The power of the Bahrain-U.S. Free Trade Agreement – one of only two such agreements maintained by the U.S. government in the Gulf region – is that it establishes a strong framework for the growth of U.S. – Bahrain commercial ties, and I am committed to helping business leaders like you realize the full potential the FTA provides.

We are also blessed here in Bahrain to have partners in the Government who appreciate the value of expanded U.S. – Bahrain trade and who will work together with us toward that end.  I already mentioned His Royal Highness the Crown Prince’s personal commitment to this, and I’d also like to express appreciation for the efforts of Minister of Commerce and Industry Zayani, and head of the Economic Development Board Khalid Rumaihi, among many others, for their dynamic, results-oriented leadership.


Discover America Week

In the spirit of working together to expand new commercial opportunities, today, in conjunction with AmCham’s Board of Directors, I am pleased to announce the launch of the third “Discover America Week” here in Bahrain.
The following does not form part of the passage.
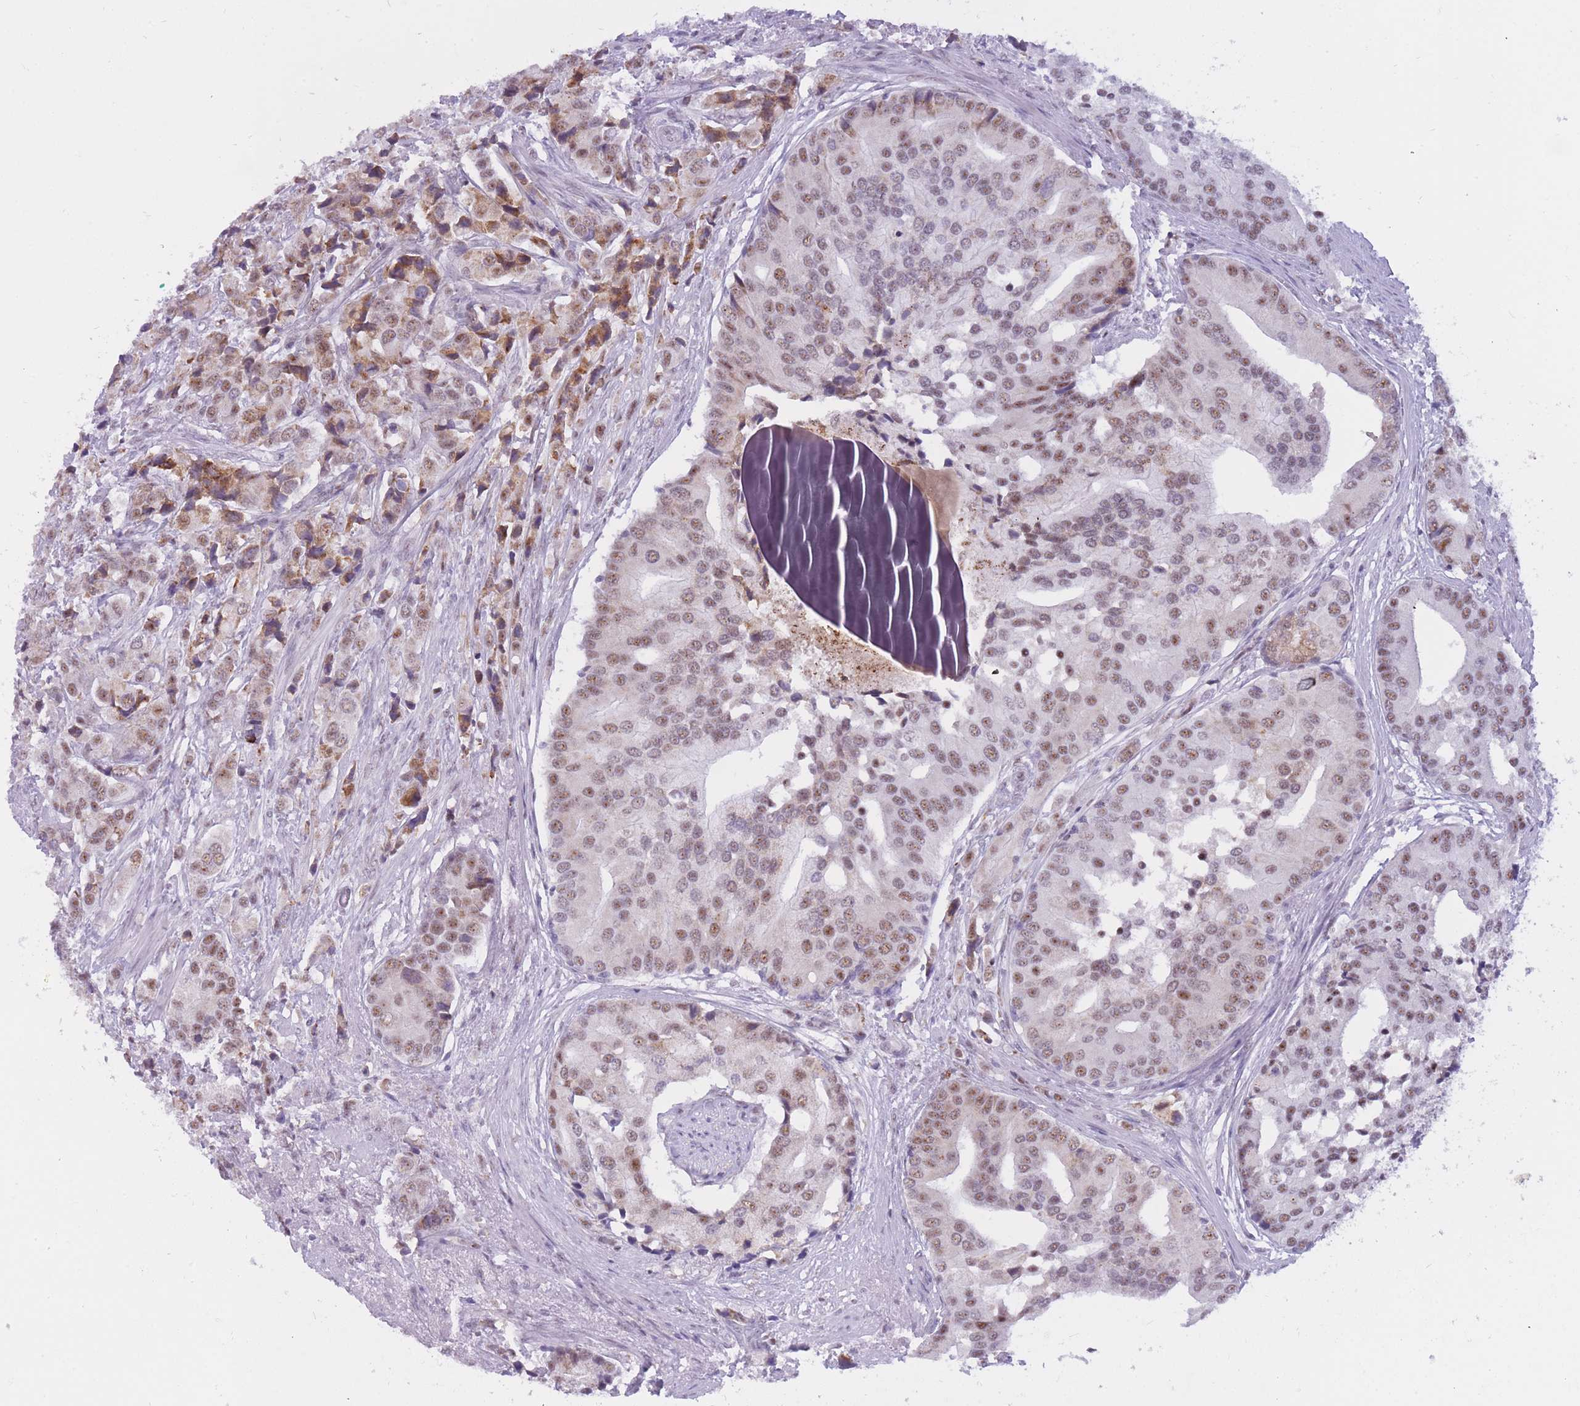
{"staining": {"intensity": "moderate", "quantity": "25%-75%", "location": "cytoplasmic/membranous,nuclear"}, "tissue": "prostate cancer", "cell_type": "Tumor cells", "image_type": "cancer", "snomed": [{"axis": "morphology", "description": "Adenocarcinoma, High grade"}, {"axis": "topography", "description": "Prostate"}], "caption": "The micrograph shows a brown stain indicating the presence of a protein in the cytoplasmic/membranous and nuclear of tumor cells in prostate cancer.", "gene": "CYP2B6", "patient": {"sex": "male", "age": 62}}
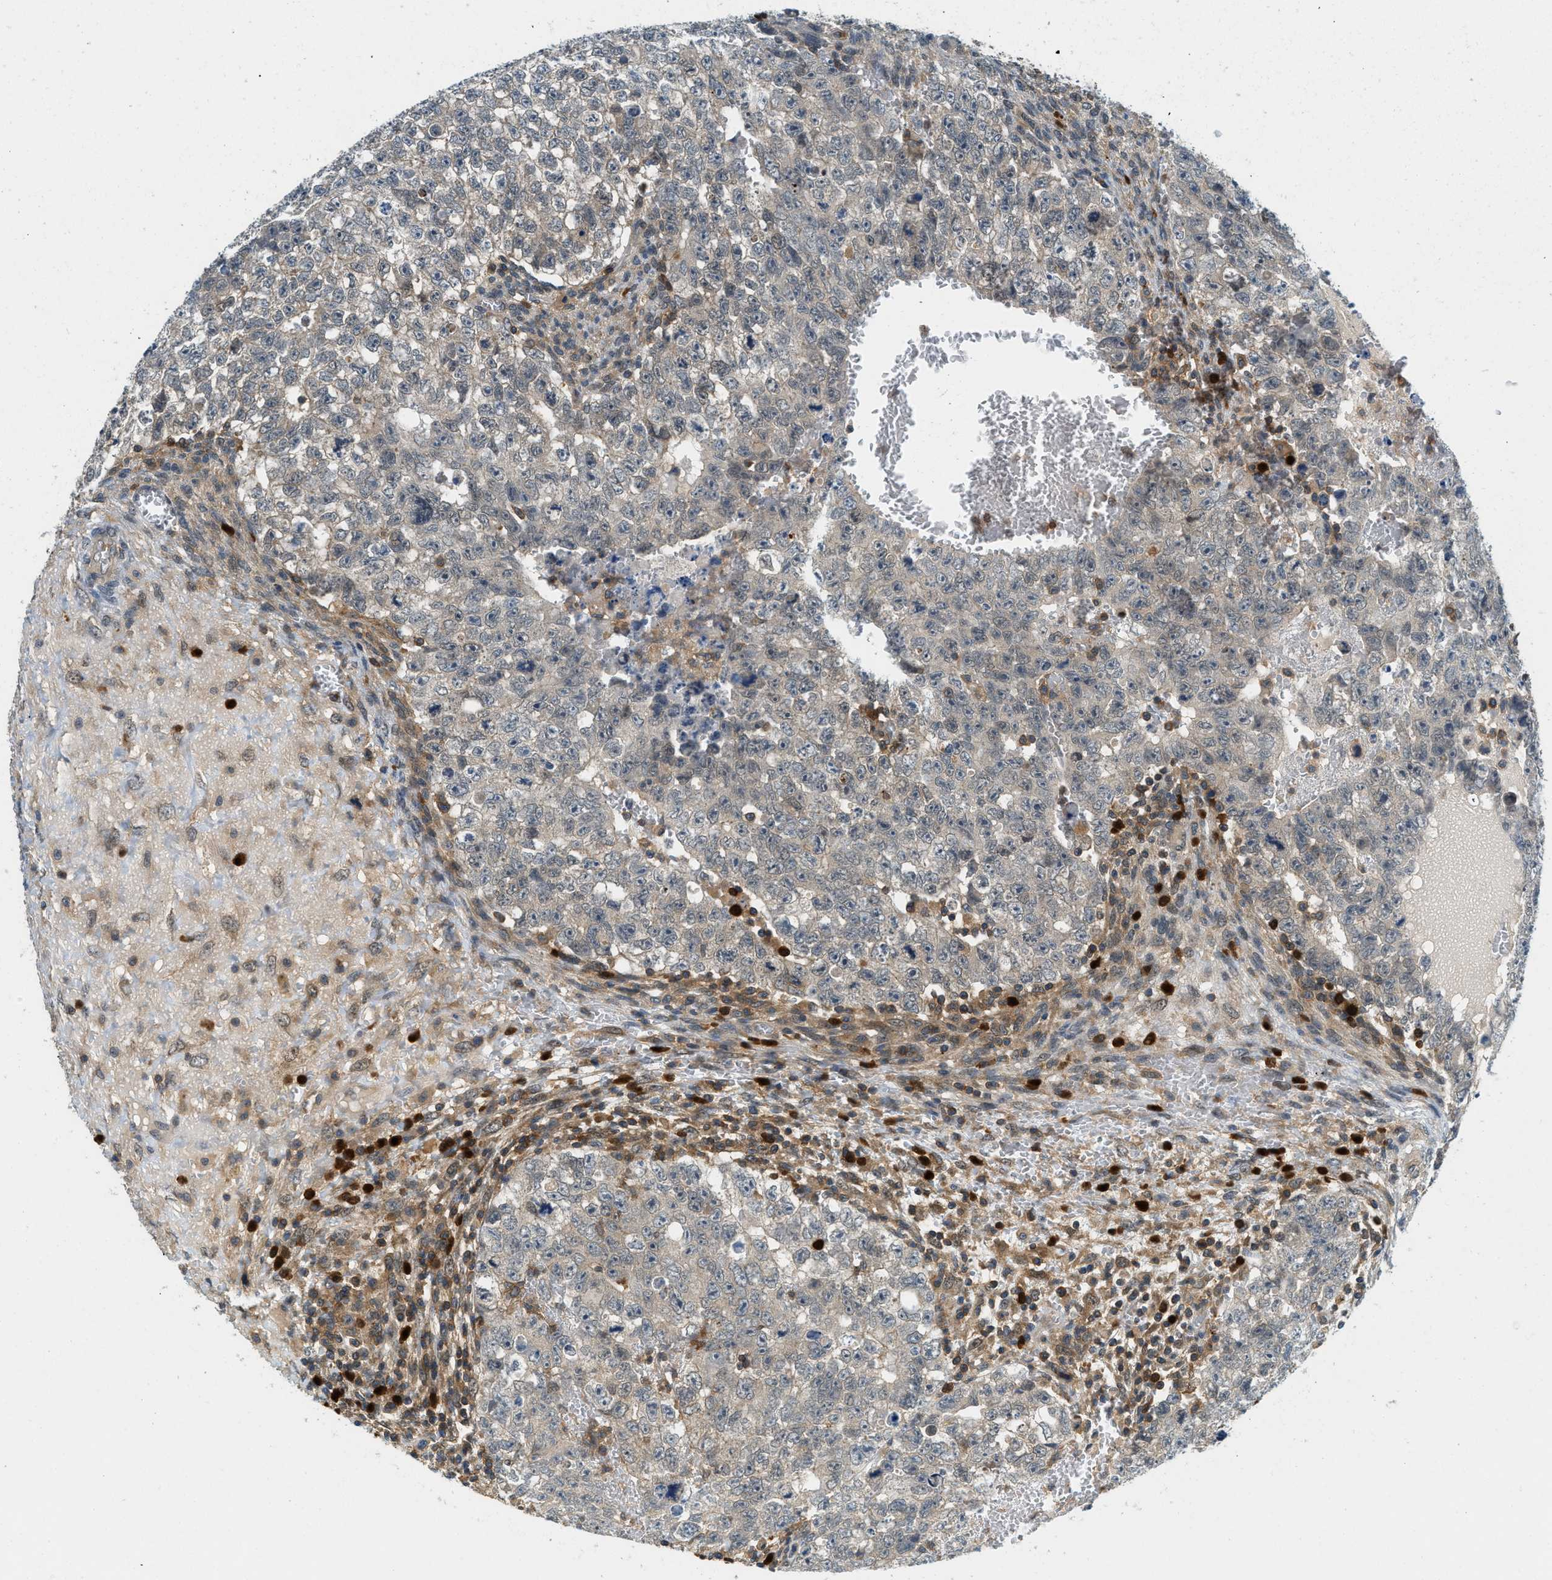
{"staining": {"intensity": "weak", "quantity": "<25%", "location": "cytoplasmic/membranous"}, "tissue": "testis cancer", "cell_type": "Tumor cells", "image_type": "cancer", "snomed": [{"axis": "morphology", "description": "Seminoma, NOS"}, {"axis": "morphology", "description": "Carcinoma, Embryonal, NOS"}, {"axis": "topography", "description": "Testis"}], "caption": "A histopathology image of seminoma (testis) stained for a protein demonstrates no brown staining in tumor cells.", "gene": "GMPPB", "patient": {"sex": "male", "age": 38}}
“Discover America” festivities are a celebration of the depth and breadth of America’s commercial presence in Bahrain, and will take place February 10th through the 15th.  This year’s programming underscores the enduring presence of a number of U.S. companies and brands in Bahrain, as well as the incredible variety of new entrants into this market.

To highlight just some of the activities that will take place during the week  — we are planning a visit to West Point Home to celebrate this fantastic FTA success story.  Also, in partnership with AmCham, we will host a reception for alumni of U.S. universities and exchange programs.

Other events include a seminar on doing business in the United States and a celebration U.S. IT firms at the BITEX IT Show.  We will also visit U.S. retailers at City Center and at the Avenues Mall, and we will wrap the week up with some American barbecue and country music at Big Texas Barbecue and Waffle House.   (You’ll find me at the gym the entirety of the week following.)

There will be other activities and promotions ongoing and you will be able to find a complete schedule of events posted to the U.S. Embassy website by the end of this week.   I look forward to seeing you participate in many of these activities throughout the week!

On that theme of “Discovering America”, I do want to take a moment to highlight the important work performed by the Embassy’s consular section in facilitating travel and commerce between the United States and Bahrain.

Travel between our two countries is an indispensable pillar of building relations and promoting trade and investment.  Each year more than 5,000 Bahraini nationals come to our Embassy to apply for visas to tour, study, or conduct business in the United States.  We have recently taken steps to make that process even easier.

We have implemented an Interview Waiver Program, by which Bahraini citizens can renew visas within one year of expiration without even setting foot in our Embassy.  Standard checks are performed, and an application fee is still required, but no in-person interview is necessary in this program.

Secondly, for those who do need an interview, we have made staffing adjustments to ensure our visa applicants can get an appointment without delay, usually the next business day, which having worked in this region for many years, is highly unusual and very positive.

Consular services are one of the tangible items we can provide at the Embassy, and I definitely welcome your feedback on how we’re doing.

In closing, I would like to underscore my belief that the Bahrain-U.S. bilateral economic relationship has never been stronger nor offered greater opportunities for new growth.  Realizing those opportunities will take the work of all of us, together, and I am absolutely committed to partnering with you in that effort.

Thank you for your attention today, and look forward to getting to know each of you over the coming weeks and months.